In the not too distant future, our streets will be full of electric vehicles, which means we will need lots of batteries.
“The extractive industries like mining must grow 500 to 600 percent annually,” said Gerard Barron, CEO of The Metals Company.
The problem is that the supply of raw materials on land is either drying up or sitting in undeveloped rainforests. In addition, pollution from land mining is astronomical. So where to go next
“We believe the ocean has the answer,” said Barron.
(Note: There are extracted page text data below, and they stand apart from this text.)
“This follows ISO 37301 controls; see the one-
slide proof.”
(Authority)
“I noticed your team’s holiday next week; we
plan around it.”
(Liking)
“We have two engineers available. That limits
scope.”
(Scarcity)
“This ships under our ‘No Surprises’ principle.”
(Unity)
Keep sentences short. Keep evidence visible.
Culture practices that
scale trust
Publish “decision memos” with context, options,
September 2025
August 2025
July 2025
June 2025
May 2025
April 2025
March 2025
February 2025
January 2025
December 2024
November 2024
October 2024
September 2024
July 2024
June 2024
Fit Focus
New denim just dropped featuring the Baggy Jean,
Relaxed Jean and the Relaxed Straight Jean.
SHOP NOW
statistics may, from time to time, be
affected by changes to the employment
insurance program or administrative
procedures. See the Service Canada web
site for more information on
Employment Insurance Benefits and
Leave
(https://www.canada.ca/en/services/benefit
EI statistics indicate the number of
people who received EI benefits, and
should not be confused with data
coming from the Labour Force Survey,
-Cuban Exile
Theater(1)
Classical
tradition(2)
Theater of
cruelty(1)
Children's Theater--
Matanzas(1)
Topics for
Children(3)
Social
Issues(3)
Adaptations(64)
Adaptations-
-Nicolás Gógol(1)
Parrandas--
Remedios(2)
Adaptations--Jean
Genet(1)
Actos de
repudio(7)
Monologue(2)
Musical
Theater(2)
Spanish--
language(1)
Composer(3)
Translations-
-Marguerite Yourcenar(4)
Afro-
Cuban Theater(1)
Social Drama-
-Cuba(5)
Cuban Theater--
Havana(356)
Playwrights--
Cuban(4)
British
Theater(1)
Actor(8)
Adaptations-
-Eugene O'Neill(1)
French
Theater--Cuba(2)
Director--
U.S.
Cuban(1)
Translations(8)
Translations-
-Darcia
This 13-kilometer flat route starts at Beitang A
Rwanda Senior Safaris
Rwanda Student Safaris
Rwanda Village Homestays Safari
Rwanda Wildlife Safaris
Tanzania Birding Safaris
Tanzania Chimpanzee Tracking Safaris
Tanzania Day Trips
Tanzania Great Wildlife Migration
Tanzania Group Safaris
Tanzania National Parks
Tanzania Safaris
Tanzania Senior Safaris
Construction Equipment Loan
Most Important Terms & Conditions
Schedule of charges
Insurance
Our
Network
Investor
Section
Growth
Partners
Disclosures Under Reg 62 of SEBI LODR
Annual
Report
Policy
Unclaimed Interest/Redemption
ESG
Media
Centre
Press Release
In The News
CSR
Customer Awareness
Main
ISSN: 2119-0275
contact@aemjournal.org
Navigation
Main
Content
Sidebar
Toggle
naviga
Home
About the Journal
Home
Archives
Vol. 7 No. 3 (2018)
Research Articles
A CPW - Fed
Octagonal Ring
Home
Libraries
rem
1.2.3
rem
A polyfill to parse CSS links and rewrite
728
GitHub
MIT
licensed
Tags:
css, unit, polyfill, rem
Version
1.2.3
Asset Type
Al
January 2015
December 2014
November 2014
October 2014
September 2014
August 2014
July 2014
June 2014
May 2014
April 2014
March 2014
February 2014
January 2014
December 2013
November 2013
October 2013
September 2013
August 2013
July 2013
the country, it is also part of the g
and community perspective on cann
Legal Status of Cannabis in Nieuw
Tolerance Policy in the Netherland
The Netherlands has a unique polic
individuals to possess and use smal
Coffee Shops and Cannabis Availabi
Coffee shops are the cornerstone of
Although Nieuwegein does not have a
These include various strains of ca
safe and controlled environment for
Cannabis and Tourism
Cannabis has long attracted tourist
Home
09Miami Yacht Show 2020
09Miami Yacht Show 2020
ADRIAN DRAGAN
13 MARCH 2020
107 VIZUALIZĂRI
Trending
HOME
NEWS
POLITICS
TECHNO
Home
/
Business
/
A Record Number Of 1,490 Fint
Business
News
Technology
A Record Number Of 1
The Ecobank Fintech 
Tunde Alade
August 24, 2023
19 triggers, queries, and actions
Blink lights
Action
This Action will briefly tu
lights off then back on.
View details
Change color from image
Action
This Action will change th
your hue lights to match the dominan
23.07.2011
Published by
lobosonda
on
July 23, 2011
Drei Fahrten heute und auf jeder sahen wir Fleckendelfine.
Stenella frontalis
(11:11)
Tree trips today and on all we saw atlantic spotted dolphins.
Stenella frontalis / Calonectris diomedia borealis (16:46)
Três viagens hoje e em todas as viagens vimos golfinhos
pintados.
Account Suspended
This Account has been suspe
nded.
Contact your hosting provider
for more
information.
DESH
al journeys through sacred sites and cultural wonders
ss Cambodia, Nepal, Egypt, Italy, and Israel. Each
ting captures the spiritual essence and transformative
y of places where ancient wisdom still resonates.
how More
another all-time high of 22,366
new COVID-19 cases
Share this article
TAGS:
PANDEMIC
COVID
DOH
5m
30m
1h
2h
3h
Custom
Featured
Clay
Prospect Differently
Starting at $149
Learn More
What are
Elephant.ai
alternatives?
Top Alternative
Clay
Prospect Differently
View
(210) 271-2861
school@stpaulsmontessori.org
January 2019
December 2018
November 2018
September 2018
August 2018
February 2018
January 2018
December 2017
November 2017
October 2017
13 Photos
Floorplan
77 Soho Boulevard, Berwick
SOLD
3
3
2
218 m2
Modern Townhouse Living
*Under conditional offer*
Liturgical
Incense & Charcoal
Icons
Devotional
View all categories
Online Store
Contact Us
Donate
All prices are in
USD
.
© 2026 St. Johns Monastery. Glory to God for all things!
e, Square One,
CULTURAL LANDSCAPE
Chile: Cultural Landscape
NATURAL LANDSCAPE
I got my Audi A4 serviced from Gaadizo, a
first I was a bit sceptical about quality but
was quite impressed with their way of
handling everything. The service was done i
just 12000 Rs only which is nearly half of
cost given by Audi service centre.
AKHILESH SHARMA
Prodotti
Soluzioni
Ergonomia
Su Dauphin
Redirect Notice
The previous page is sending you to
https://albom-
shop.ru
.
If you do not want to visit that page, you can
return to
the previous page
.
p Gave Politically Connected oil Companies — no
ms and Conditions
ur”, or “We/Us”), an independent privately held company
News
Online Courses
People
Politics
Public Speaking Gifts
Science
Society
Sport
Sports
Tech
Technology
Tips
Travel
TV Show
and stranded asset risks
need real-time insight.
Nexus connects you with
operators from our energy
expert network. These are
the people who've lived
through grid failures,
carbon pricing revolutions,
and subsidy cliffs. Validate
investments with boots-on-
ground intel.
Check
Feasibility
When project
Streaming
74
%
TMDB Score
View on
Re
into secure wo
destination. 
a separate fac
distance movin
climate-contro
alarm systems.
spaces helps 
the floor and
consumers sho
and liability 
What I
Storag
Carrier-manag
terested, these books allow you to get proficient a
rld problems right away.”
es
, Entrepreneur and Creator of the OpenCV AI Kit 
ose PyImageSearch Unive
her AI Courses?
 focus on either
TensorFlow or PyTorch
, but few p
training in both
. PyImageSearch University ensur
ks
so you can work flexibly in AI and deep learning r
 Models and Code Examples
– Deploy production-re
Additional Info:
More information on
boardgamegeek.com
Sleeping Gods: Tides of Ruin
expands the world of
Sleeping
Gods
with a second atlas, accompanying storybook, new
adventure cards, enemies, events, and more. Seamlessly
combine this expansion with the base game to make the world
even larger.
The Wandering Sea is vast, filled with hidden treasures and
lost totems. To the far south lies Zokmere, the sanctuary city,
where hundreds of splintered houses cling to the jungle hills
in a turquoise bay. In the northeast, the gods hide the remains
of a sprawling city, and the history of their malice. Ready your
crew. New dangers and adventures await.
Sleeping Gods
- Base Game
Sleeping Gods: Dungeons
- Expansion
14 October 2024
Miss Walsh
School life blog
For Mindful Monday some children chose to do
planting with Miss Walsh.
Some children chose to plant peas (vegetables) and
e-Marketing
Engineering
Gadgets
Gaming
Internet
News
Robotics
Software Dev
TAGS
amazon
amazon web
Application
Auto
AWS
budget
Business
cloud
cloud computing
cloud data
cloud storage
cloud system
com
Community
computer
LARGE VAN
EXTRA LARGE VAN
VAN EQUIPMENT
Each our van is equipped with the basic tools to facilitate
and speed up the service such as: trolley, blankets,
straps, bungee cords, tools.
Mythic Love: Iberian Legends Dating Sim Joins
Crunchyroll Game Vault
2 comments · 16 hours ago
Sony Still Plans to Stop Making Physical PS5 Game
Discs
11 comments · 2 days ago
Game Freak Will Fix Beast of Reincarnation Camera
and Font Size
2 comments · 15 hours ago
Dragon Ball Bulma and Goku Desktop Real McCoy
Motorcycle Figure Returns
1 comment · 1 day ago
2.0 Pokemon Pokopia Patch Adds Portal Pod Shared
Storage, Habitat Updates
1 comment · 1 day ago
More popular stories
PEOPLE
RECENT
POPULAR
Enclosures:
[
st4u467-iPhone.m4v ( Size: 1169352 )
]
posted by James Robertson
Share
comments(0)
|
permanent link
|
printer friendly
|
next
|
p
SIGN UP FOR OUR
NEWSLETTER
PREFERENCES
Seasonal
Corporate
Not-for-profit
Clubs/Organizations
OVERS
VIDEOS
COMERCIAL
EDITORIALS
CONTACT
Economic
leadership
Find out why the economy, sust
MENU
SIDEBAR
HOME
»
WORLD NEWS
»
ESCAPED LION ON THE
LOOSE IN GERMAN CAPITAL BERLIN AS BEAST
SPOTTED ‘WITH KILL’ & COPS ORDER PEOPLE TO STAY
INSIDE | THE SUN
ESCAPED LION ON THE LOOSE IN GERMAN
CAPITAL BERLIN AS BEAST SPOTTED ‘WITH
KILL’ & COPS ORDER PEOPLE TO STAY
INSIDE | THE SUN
Several times a year, the Metals Company’s researchers and sailors travel 1,100 miles off the coast of San Diego to the Clarion-Clipperton Zone, discovered in 1950 by the Scripps Institution of Oceanography. There are millions of nodules or rocks on the ocean floor that contain nickel, cobalt, copper, and manganese. These are all ingredients in batteries.
“It’s a bit like walking on the ball-strewn golf driving range,” said Barron. “But they are nodules that all contain battery metals.”
No country owns this area of the ocean. Instead, it is ruled by the United Nations and divided into 16 licensed mining zones.
“The remote-controlled vehicle pilots team, the ship, the science, we all work as a team,” said Edward Cassano, CEO of Pelagic Research Services.
Scientists are using robotic vehicles to study the environmental impact of ingesting the tubers and the marine species that live around them.
“You don’t have to drill to get to them. You don’t have to blast like you do with land-based mining,” added Barron.
Barron said ten years after starting his company they are literally just scratching the surface. But he is confident that this will lead to a greener world.
“There are tremendous economic opportunities arising from this industry for the San Diego and California business community,” said Barron.
It is estimated that there are 21 billion tons of tubers in the mining zone, enough to make hundreds of billions of electric car batteries.